HL Deb 08 September 1887 vol 320 cc1632-4

(The Viscount Cross.)


Order of the Day for the House to be put into Committee read.

Moved, "That the House do now resolve itself into a Committee upon the said Bill."—(The Viscount Cross.)


said, that, while he fully appreciated the difficulties of Her Majesty's Government in dealing with the course of Public Business in the other House of Parliament, at the same time he thought a measure of this importance, dealing, as it did, with the proprietary rights of the landowners of this country, should have been considered by their Lordships at a time when it could receive the full attention of the House. He regretted that the Bill had been put down for Committee at such short Notice, as he knew that there were several noble Lords who had wished to discuss the question. With regard to the general object of the measure, he had always expressed his opinion in favour of increasing the number of allotments available for the working classes. He objected, however, to the compulsory powers given by the Bill. They had had no evidence before them which would show that there was any difficulty in obtaining allotments; and he thought that before they adopted the principle of the compulsory taking of land contained in the Bill they might have had some further inquiry. It would have been far batter to have rested the Bill upon the readiness of landowners to give allotments, rather than by this compulsory clause to rob them of any credit in the matter. Before adopting that principle they should have tried the voluntary system, and if they had found it fail they could have gone back on to compulsion. He denied, however, that the voluntary system would have failed. He regretted that Her Majesty's Government, whether from Parliamentary or electoral exigencies, had gone as far as they had done in this Bill. He did not propose, however, to offer opposition to the passage of the measure, or to detain their Lordships by moving Amendments.


said, that if the Bill had come before their Lordships at an earlier period of the Session, he might have felt disposed to move certain Amendments. But he did not disapprove of the Bill as a whole, and he cordially-approved of its object. He should be sorry to see it delayed or endangered, and he therefore hoped that it would pass through the House without Amendment, or, at all events, without any Amendment of a contentious character. He thought the Government, especially the President of the Local Government Board, had dealt very fairly and reasonably with the subject in the circumstances in which they had been placed towards the end of the Session.


said, he did not consider the Bill altogether incapable of amendment. If there were time and opportunity it would be possible to make suggestions perhaps of some value in the way of simplifying the methods and machinery of the measure; but it would be most unfortunate at that period of the Session if any Amendment were made which would tend to delay, and possibly to defeat, the Bill. He desired, to know whether Clause 12 of the Bill would permit of the allotment managers turning part of the common land into meadow for the purposes of securing hay. There was some doubt on this point.
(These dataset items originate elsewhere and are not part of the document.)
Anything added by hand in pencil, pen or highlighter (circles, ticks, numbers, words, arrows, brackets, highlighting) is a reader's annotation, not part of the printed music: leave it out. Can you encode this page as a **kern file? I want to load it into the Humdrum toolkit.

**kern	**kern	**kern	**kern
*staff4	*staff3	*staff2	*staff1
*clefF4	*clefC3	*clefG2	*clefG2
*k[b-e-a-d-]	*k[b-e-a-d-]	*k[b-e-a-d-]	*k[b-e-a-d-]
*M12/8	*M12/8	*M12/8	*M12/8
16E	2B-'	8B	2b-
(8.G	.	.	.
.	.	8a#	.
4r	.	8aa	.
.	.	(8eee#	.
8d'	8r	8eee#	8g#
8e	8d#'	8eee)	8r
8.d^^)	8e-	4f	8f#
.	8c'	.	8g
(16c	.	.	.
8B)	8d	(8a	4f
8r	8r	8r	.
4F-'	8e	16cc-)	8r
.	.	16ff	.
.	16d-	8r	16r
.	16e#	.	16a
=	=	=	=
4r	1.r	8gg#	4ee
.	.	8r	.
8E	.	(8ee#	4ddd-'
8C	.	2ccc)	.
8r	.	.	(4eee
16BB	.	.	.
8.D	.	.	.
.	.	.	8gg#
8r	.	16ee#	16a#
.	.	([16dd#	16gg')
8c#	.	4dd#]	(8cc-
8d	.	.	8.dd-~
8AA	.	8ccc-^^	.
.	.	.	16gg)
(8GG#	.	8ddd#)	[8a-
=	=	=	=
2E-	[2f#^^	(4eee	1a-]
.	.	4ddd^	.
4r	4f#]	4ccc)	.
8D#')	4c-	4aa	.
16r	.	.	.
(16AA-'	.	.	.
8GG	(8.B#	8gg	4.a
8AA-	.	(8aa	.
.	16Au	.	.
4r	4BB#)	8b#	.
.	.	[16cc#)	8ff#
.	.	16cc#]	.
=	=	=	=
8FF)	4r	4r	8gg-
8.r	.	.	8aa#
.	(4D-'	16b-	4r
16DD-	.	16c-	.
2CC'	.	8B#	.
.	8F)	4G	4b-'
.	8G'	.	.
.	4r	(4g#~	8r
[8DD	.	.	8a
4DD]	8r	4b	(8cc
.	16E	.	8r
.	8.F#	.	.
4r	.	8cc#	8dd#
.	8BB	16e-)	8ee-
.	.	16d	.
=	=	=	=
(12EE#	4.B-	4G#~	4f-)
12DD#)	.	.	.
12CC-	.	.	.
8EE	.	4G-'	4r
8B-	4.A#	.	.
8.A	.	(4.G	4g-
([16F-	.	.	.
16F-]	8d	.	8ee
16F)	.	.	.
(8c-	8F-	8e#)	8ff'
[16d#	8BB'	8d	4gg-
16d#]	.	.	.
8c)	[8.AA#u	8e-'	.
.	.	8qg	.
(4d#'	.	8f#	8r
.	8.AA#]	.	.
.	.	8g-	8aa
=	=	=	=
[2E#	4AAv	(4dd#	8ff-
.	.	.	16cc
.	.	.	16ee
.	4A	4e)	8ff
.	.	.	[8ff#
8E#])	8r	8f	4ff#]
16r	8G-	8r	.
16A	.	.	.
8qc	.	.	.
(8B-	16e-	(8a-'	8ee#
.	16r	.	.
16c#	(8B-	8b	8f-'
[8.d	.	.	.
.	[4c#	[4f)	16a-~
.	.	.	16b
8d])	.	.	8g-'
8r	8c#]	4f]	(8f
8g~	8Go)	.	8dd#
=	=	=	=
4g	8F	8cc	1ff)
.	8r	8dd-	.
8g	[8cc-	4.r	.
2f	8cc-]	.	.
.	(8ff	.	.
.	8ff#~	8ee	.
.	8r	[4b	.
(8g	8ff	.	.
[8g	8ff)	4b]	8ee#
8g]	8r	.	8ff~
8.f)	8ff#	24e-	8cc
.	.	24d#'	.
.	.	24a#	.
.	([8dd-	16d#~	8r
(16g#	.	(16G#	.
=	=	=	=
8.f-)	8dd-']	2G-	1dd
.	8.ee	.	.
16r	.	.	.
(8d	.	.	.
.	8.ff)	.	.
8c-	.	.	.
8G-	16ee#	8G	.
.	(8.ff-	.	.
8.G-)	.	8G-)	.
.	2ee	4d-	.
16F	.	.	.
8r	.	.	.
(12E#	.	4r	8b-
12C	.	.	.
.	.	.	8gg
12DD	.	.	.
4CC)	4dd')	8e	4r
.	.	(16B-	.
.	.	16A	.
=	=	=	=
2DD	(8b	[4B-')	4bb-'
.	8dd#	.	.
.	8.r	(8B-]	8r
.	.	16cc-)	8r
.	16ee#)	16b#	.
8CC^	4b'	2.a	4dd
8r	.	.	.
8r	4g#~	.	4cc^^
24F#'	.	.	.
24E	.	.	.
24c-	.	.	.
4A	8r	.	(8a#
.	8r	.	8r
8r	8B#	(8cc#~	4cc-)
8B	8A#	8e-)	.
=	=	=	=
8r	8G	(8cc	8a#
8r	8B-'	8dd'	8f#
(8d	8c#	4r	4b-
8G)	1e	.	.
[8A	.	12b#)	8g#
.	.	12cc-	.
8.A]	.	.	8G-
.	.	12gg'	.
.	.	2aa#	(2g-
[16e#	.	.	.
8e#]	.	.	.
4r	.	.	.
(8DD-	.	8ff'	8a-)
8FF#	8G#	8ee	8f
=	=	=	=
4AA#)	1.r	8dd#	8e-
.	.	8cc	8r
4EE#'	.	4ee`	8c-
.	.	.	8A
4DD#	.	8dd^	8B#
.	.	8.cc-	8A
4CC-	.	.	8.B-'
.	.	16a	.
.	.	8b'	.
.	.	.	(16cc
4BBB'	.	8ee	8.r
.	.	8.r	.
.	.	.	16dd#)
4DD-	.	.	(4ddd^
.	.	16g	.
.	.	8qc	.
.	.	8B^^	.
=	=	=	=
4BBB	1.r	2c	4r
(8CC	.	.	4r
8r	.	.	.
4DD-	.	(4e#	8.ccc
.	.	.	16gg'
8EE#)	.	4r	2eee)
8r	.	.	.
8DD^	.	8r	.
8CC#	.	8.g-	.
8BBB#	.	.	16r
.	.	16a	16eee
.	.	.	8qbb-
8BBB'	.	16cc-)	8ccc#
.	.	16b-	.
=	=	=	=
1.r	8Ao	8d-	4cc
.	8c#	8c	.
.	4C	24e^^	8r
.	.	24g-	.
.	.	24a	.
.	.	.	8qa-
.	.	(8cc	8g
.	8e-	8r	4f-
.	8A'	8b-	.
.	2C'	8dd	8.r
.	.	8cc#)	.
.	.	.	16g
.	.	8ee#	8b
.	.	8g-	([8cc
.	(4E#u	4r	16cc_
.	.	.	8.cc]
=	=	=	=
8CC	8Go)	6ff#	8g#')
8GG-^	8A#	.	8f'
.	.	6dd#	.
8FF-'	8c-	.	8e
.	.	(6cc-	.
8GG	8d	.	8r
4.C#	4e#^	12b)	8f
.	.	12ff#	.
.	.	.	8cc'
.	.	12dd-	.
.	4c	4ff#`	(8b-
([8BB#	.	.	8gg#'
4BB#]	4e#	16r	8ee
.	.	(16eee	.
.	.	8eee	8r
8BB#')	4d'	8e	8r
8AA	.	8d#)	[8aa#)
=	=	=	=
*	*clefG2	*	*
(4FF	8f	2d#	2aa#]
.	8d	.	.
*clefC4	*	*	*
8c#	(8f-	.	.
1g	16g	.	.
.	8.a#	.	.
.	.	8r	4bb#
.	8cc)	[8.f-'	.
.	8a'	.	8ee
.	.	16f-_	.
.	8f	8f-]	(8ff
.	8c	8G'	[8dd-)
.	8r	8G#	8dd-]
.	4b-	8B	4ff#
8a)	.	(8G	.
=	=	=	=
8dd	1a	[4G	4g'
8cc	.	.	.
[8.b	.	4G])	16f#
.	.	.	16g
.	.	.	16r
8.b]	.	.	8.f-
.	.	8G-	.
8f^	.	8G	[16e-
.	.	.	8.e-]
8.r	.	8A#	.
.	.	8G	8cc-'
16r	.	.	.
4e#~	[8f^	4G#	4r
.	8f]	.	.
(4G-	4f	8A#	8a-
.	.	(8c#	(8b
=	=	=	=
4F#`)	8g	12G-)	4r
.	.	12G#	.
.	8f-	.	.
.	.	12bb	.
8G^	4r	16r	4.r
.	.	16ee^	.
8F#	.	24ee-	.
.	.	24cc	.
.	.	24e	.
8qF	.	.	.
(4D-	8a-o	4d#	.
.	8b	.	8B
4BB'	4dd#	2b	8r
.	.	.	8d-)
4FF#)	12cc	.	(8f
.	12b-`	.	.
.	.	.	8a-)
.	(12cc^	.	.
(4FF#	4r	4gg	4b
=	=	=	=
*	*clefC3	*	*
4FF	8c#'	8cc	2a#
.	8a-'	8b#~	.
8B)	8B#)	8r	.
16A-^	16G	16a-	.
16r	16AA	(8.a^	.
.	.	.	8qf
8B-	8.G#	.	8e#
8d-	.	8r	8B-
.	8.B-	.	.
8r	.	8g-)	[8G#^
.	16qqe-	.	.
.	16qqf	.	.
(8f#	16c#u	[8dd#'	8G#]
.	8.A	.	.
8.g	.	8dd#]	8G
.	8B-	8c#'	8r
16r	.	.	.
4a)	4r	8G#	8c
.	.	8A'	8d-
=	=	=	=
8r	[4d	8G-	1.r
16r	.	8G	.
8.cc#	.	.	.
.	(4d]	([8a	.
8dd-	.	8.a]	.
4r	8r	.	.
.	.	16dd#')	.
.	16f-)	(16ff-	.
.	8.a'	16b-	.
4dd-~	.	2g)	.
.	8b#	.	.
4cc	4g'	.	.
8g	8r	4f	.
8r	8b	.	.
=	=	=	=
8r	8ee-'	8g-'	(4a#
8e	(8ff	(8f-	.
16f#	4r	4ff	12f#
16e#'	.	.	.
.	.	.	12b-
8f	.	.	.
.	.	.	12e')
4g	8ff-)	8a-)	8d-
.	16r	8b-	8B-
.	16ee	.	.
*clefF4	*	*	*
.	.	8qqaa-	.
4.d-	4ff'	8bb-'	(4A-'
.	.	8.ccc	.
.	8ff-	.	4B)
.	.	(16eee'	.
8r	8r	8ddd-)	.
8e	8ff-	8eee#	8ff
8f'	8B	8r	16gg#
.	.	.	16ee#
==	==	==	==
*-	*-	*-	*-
He must be allowed to express his personal satisfaction, and he also believed that of the great majority of their Lordships, at Her Majesty's Government having been able to deal with the allotments' question that Session; and in spite of the somewhat ominous circumstance that his noble and learned Friend (Lord Bramwell) was in favour of the Bill, he thought it would be found to work well.


said, he also approved of the Bill; but he desired to move an. Amendment to Clause 12 if, in its present shape, it would not permit the allotment managers to set apart common land for hay, as it would be of little use supplying pasturage for labourers' cows, if moans were not also taken to supply them with hay during winter. He should like to know whether the point had been considered by the Government.


said, the point had been considered, and the Local Government Board were advised that there was nothing in the clause to prevent the allotment managers making provision for the supply of hay, as suggested.


said, that he, too, had been assured by a high authority that the clause in its present form would have the effect desired.


said, he could not allow the debate to close without expressing his acknowledgments to the House for the way in which the Bill had been received.

Motion agreed to; House in Committee accordingly; Bill reported without Amendment, and to be read 3a To-morrow.